As Copenhagen this week celebrates Gay Pride, Fagbladet Luftfart speaks to pilot and FPU member Philipp Agrafiotis. He tells of his own experience as a gay pilot, how company support matters, and why it is still necessary to take to the streets to show the rainbow colors.
Philipp Agrafiotis’ career at Star Air began in 1999. He joined the ranks at the age of 30 at a time when he had not yet disclosed his sexual orientation. When the German pilot was invited to the company’s summer parties and Christmas lunches, he would usually invite a female colleague along so as not to sit alone among the heterosexual couples.
“It was not because I was afraid because Denmark was very liberal, but it was different 20 years ago and I was not really out in my life as well. I was a little late realizing it. I’m from a generation where there was not much information available,” says Agrafiotis, who is based in Cologne, Germany.
However, an encounter with a new colleague, also a pilot at the Maersk-owned Star Air, prompted Agrafiotis to open up about his sexuality.

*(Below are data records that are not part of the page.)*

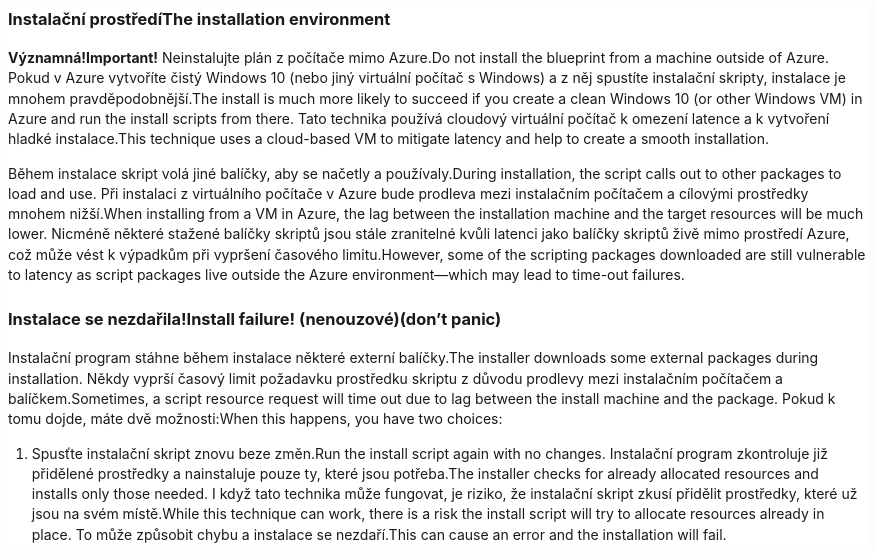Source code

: ### <a name="the-installation-environment"></a><span data-ttu-id="6116c-183">Instalační prostředí</span><span class="sxs-lookup"><span data-stu-id="6116c-183">The installation environment</span></span>

<span data-ttu-id="6116c-184">**Významná!**</span><span class="sxs-lookup"><span data-stu-id="6116c-184">**Important!**</span></span> <span data-ttu-id="6116c-185">Neinstalujte plán z počítače mimo Azure.</span><span class="sxs-lookup"><span data-stu-id="6116c-185">Do not install the blueprint from a machine outside of Azure.</span></span> <span data-ttu-id="6116c-186">Pokud v Azure vytvoříte čistý Windows 10 (nebo jiný virtuální počítač s Windows) a z něj spustíte instalační skripty, instalace je mnohem pravděpodobnější.</span><span class="sxs-lookup"><span data-stu-id="6116c-186">The install is much more likely to succeed if you create a clean Windows 10 (or other Windows VM) in Azure and run the install scripts from there.</span></span> <span data-ttu-id="6116c-187">Tato technika používá cloudový virtuální počítač k omezení latence a k vytvoření hladké instalace.</span><span class="sxs-lookup"><span data-stu-id="6116c-187">This technique uses a cloud-based VM to mitigate latency and help to create a smooth installation.</span></span>

<span data-ttu-id="6116c-188">Během instalace skript volá jiné balíčky, aby se načetly a používaly.</span><span class="sxs-lookup"><span data-stu-id="6116c-188">During installation, the script calls out to other packages to load and use.</span></span> <span data-ttu-id="6116c-189">Při instalaci z virtuálního počítače v Azure bude prodleva mezi instalačním počítačem a cílovými prostředky mnohem nižší.</span><span class="sxs-lookup"><span data-stu-id="6116c-189">When installing from a VM in Azure, the lag between the installation machine and the target resources will be much lower.</span></span> <span data-ttu-id="6116c-190">Nicméně některé stažené balíčky skriptů jsou stále zranitelné kvůli latenci jako balíčky skriptů živě mimo prostředí Azure, což může vést k výpadkům při vypršení časového limitu.</span><span class="sxs-lookup"><span data-stu-id="6116c-190">However, some of the scripting packages downloaded are still vulnerable to latency as script packages live outside the Azure environment—which may lead to time-out failures.</span></span>

### <a name="install-failure-dont-panic"></a><span data-ttu-id="6116c-191">Instalace se nezdařila!</span><span class="sxs-lookup"><span data-stu-id="6116c-191">Install failure!</span></span> <span data-ttu-id="6116c-192">(nenouzové)</span><span class="sxs-lookup"><span data-stu-id="6116c-192">(don’t panic)</span></span>

<span data-ttu-id="6116c-193">Instalační program stáhne během instalace některé externí balíčky.</span><span class="sxs-lookup"><span data-stu-id="6116c-193">The installer downloads some external packages during installation.</span></span> <span data-ttu-id="6116c-194">Někdy vyprší časový limit požadavku prostředku skriptu z důvodu prodlevy mezi instalačním počítačem a balíčkem.</span><span class="sxs-lookup"><span data-stu-id="6116c-194">Sometimes, a script resource request will time out due to lag between the install machine and the package.</span></span> <span data-ttu-id="6116c-195">Pokud k tomu dojde, máte dvě možnosti:</span><span class="sxs-lookup"><span data-stu-id="6116c-195">When this happens, you have two choices:</span></span>

1. <span data-ttu-id="6116c-196">Spusťte instalační skript znovu beze změn.</span><span class="sxs-lookup"><span data-stu-id="6116c-196">Run the install script again with no changes.</span></span> <span data-ttu-id="6116c-197">Instalační program zkontroluje již přidělené prostředky a nainstaluje pouze ty, které jsou potřeba.</span><span class="sxs-lookup"><span data-stu-id="6116c-197">The installer checks for already allocated resources and installs only those needed.</span></span> <span data-ttu-id="6116c-198">I když tato technika může fungovat, je riziko, že instalační skript zkusí přidělit prostředky, které už jsou na svém místě.</span><span class="sxs-lookup"><span data-stu-id="6116c-198">While this technique can work, there is a risk the install script will try to allocate resources already in place.</span></span> <span data-ttu-id="6116c-199">To může způsobit chybu a instalace se nezdaří.</span><span class="sxs-lookup"><span data-stu-id="6116c-199">This can cause an error and the installation will fail.</span></span>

“Our new colleague was openly gay. At first, I was surprised when he referred to living with his boyfriend but then I said ‘Okay, that makes two of us in this company.’ We became friends and we would go to events and on double dates, and I realized I had no reason to hide. I came out and lived openly. When I met my husband 14 years ago, I began posting pictures on Facebook and Instagram and all my colleagues saw it and that’s how they knew.“
Being gay was never a problem in aviation
For Agrafiotis it has been very positive working for a Danish company. His colleagues at Star Air, which was recently rebranded Maersk Air Cargo, have been open-minded and often curious, asking what it was like to live two guys together, and he has felt acceptance from the company.
“When you talk about the gay community in aviation, most people think of cabin crew because many people from the community work in the cabin, but being a gay pilot in aviation was never really a problem. It took a little time for me to come out, but when the company noticed, they just accepted it,” says Agrafiotis.
These days, when Philipp Agrafiotis is at work, he usually wears his ID card in a rainbow-colored Maersk keychain. He has bought a few of them on Maersk’s corporate branding website.
For Agrafiotis, displaying the rainbow-colored keychain during flights is more than just a personal statement, it’s also a reminder for him that his company is dedicated to diversity.
“It’s important that you feel your company cares about you and that it doesn’t make a difference if you’re gay or not. It’s important that they show it to the employees,” says Philipp Agrafiotis.
Agrafiotis recalls how the former head of HR at Star Air once changed her email signature so that it was Maersk colors with a rainbow to show support to the community. And it matters, says Agrafiotis, when he sees this type of corporate support whether it be a rainbow-colored Maersk container or a Pride t-shirt that combines the company’s logo with rainbow colors.
“We’re not where we want to be with rights so it’s nice and pretty cool for the company to show the rainbow colors, and that some companies are courageous enough to show that they are proud to support their people. We have a diversity group that organizes meetings and events, and they talk about development and have political discussions,” says Agrafiotis.
Still many issues to fight for
Agrafiotis recently participated in the Pride celebrations in Cologne with his husband and their friends. His husband was part of the parade and big German companies such as Mercedes, Lufthansa and Telecom had trucks. The weather was perfect, DJs were playing music, and it was a joyous occasion, but it was also an important political statement, says Agrafiotis, because it has not all been progress recently.
“If you look at the US or Poland, some groups are prohibiting talk and books about sexuality. It’s unbelievable in the 21st century that we’re going in the wrong direction. Even in Germany. We just had 1.5 million visitors for the Pride in Cologne, but we still read in the news afterwards that there had been verbal and physical attacks on gay people,” says Agrafiotis.
He explains that he and his husband do not openly display affection when in public together. While part of the reason might be that they are of an older generation, he also thinks that news of attacks on gay people affect their behavior.
“My husband and I don’t walk hand in hand on the streets. Maybe we’re afraid if people would…,” he leaves the sentence unfinished and tries to explain something that has become a delicate issue in Germany.
“We have had a lot of people coming to our country in the last couple of years with different beliefs, and there’s a big conflict going on here in Germany. Some of them don’t accept that in our society women can walk around in short skirts or that men can get married. In Cologne, it’s still okay but in Berlin you hear about gay people being attacked in the street. I’m happy that I’ve never been attacked, but it does affect us. Sometimes when I see straight couples on the street holding hands or kiss, I think: ‘Why can’t it be normal when two guys or two girls do the same?’”
That’s why events such as Pride matters, Agrafiotis explains. Besides his appreciation of companies making political statements about supporting the community, Agrafiotis was also happy to see parents bringing their children when he was at the Pride in Cologne.
“We have to be out there in public. Parents can show their children the happiness and that it is normal that two guys or two women love each other. Pride comes from the courage of coming out and showing the world that we want to live our lives. I can’t understand why some people are against it. What does it matter to them who you love? It’s nobody’s business.”